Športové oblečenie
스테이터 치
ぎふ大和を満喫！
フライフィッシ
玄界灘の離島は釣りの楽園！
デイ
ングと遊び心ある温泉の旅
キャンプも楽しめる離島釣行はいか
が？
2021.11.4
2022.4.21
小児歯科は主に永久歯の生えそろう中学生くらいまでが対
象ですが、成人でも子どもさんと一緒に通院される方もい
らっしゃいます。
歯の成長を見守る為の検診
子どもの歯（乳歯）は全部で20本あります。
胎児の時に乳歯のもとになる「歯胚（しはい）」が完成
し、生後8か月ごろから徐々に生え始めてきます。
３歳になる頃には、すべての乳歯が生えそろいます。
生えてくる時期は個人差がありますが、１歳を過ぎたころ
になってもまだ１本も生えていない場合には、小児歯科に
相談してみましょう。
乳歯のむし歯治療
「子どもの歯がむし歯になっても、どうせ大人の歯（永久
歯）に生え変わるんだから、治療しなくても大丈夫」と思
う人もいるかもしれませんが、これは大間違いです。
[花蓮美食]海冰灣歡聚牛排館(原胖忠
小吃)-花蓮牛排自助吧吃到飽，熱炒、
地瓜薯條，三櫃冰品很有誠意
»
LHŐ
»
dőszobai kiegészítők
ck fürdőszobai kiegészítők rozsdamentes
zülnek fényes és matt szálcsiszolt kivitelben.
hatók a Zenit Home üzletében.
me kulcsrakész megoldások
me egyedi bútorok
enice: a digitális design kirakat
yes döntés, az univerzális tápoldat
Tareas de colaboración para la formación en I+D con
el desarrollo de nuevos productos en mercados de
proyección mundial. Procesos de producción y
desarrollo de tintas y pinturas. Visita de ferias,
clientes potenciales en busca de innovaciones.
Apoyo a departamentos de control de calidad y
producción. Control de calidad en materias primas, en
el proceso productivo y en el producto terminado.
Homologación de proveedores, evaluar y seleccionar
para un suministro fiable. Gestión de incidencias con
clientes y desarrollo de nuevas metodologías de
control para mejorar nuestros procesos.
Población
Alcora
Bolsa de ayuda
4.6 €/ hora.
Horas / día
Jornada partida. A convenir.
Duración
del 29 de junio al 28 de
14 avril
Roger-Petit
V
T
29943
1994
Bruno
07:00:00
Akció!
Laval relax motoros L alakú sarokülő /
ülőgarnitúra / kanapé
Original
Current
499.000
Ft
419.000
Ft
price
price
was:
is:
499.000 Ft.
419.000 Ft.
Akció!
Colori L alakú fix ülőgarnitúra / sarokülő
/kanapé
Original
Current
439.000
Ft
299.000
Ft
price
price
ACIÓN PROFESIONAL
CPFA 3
=======
JOB ITEM >>
Copy out exactly the line holding "Bolsa de ayuda" and each line after it through the end of the entries, and leave out everything else.

RESPONSE TO THIS EXERCISE >>
Bolsa de ayuda
4.6 €/ hora.
Horas / día
Jornada partida. A convenir.
Duración
del 29 de junio al 28 de
14 avril
Roger-Petit
V
T
29943
1994
Bruno
07:00:00
Akció!
Laval relax motoros L alakú sarokülő /
ülőgarnitúra / kanapé
Original
Current
499.000
Ft
419.000
Ft
price
price
was:
is:
499.000 Ft.
419.000 Ft.
Akció!
Colori L alakú fix ülőgarnitúra / sarokülő
/kanapé
Original
Current
439.000
Ft
299.000
Ft
price
price
ACIÓN PROFESIONAL
CPFA 3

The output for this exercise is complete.